THE WORLD OF DUKE ELLINGTON Timo Ickenroth WDR BIG BAND KÖLN

Anzeige

Den Anlass dazu hat mir eine Veröffentlichung der in Köln ansässigen WDR Big Band gegeben. Im Oktober 2008 brachte sie eine CD-Box unter dem Titel „The World Of Duke Ellington“ heraus. Die Aufnahmen dieser Trilogie entstanden bei drei ausverkauften Konzerten in der Kölner Philharmonie. An allen drei Veranstaltungen ist die 2007 mit einem Grammy ausgezeichnete Big Band mit unterschiedlichen namhaften Gästen zu hören, darunter auch die oben erwähnte Drummer. Ein Grund, mal genauer hinzuschauen, bzw. zu hören, wie diese Schlagzeuger Duke Ellingtons Musik neu interpretieren und in Szene setzen.

VOLUME 1

Beginnen möchte ich mit dem Anfang der Trilogie, Volume 1, aufgenommen am 16. Mai 1994. Vor allem Klassiker aus der Feder von Ellington und seinem langjährigen Partner Billy Strayhorn wurden hier unter der Leitung von Jerry van Royen eingespielt: „Take The A-Train“, „It Don’t Mean A Thing“ oder „Don’t Get Around Much Anymore“.

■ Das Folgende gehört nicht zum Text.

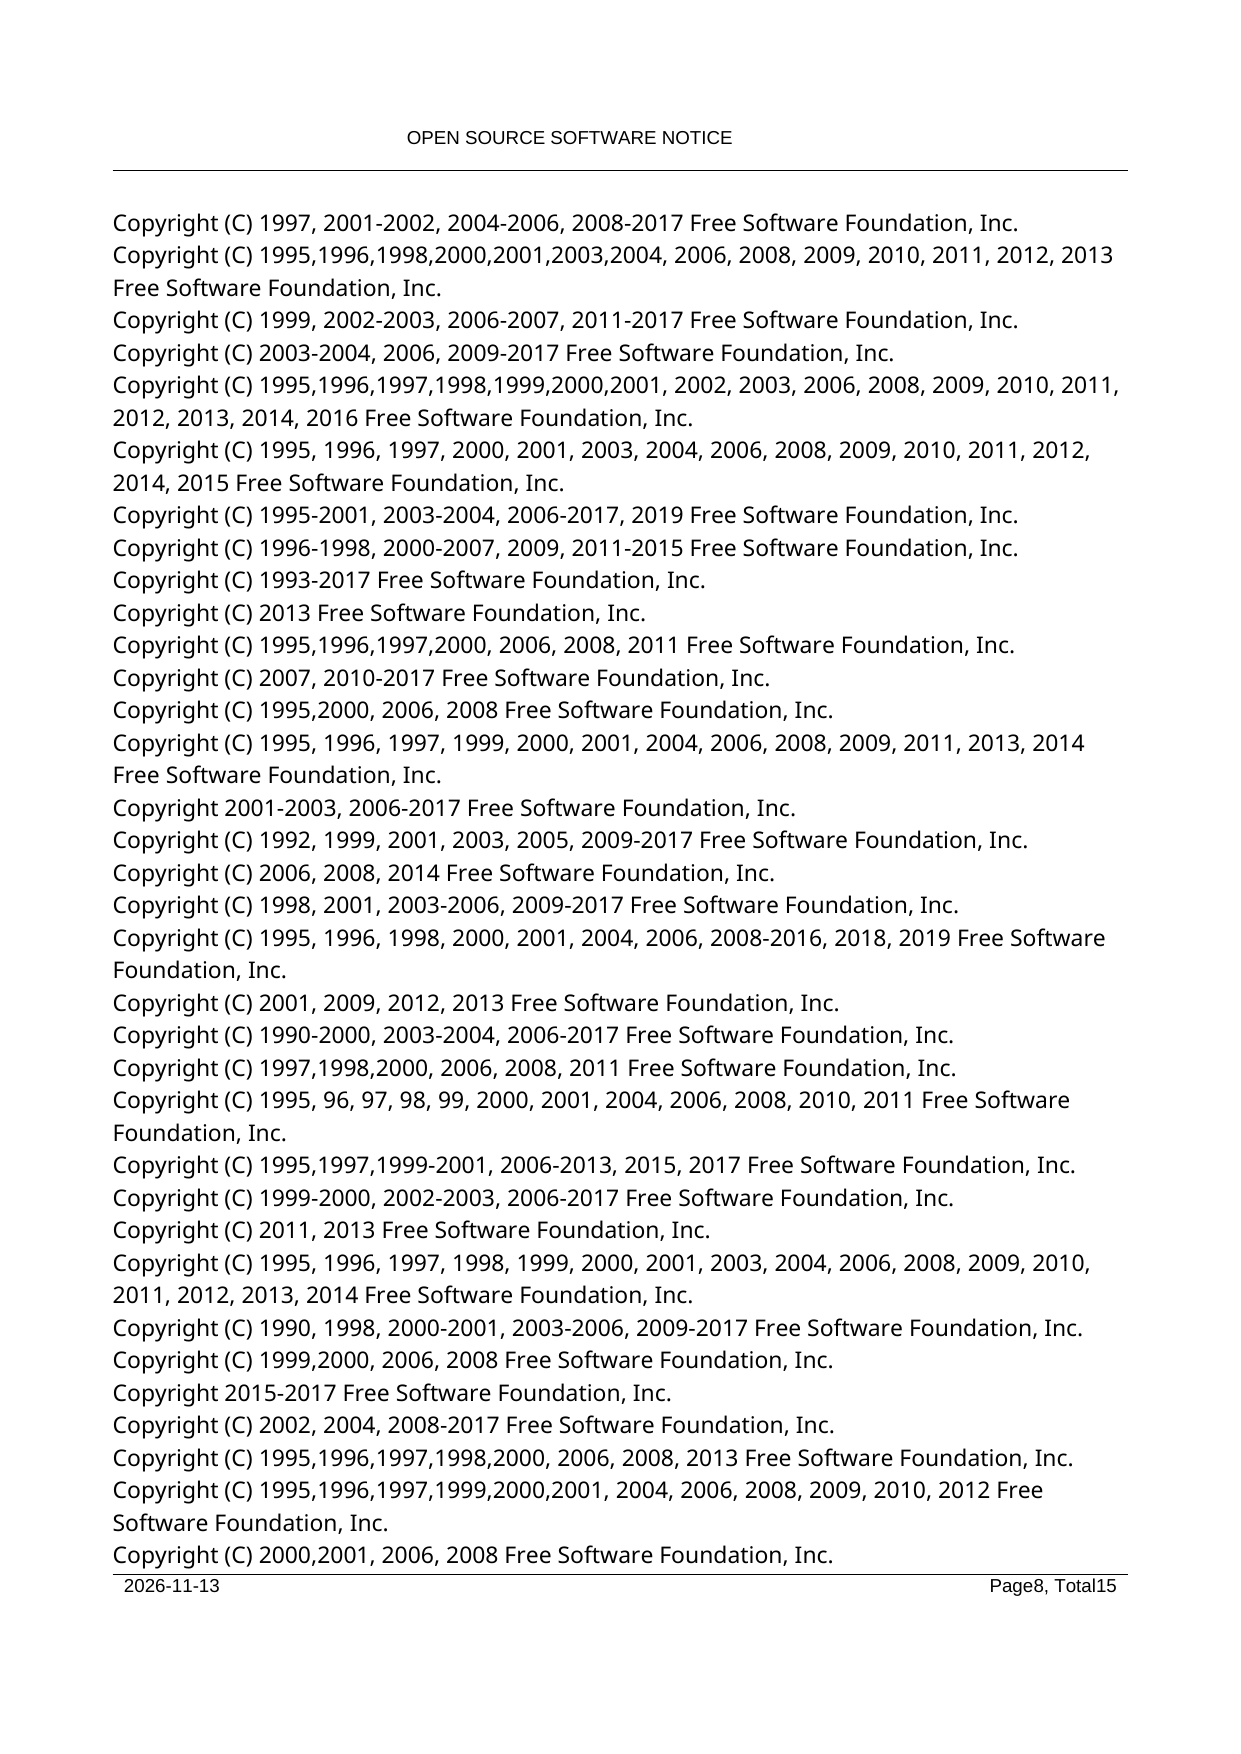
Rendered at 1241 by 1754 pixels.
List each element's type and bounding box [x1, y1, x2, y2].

text [112, 206, 1128, 1571]
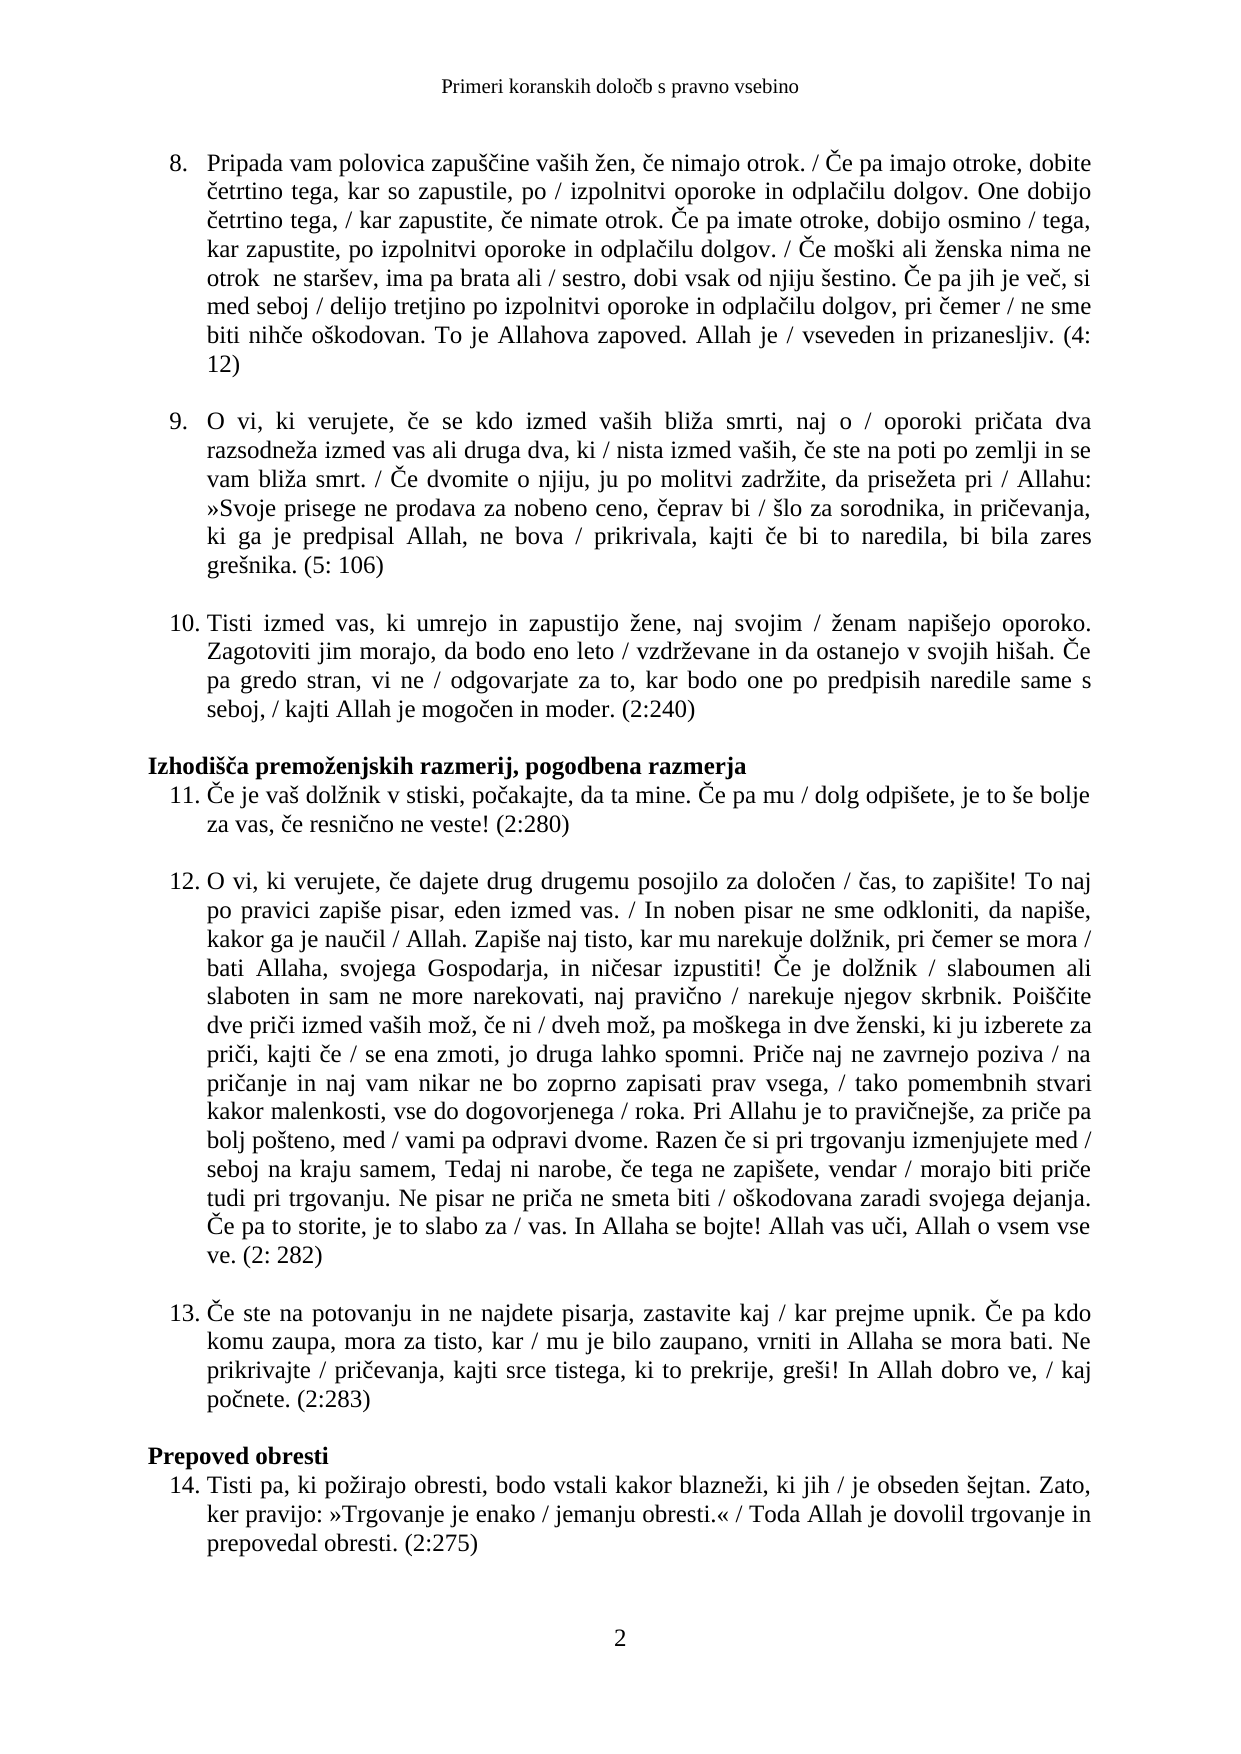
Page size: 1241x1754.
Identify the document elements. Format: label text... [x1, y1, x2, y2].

Am Schlagzeug saß Grady Tate, geboren 1932 in Durham in North Carolina. Er begleitete schon Künstler wie Quincy Jones, Lionel Hampton, Ella Fitzgerald, Aretha Franklin, Count Basie, Bill Evans, Oscar Peterson, Paul Simon und hat auch schon beim Titelgeber dieser CD-Reihe, nämlich bei Duke Ellington selbst, die Sticks geschwungen.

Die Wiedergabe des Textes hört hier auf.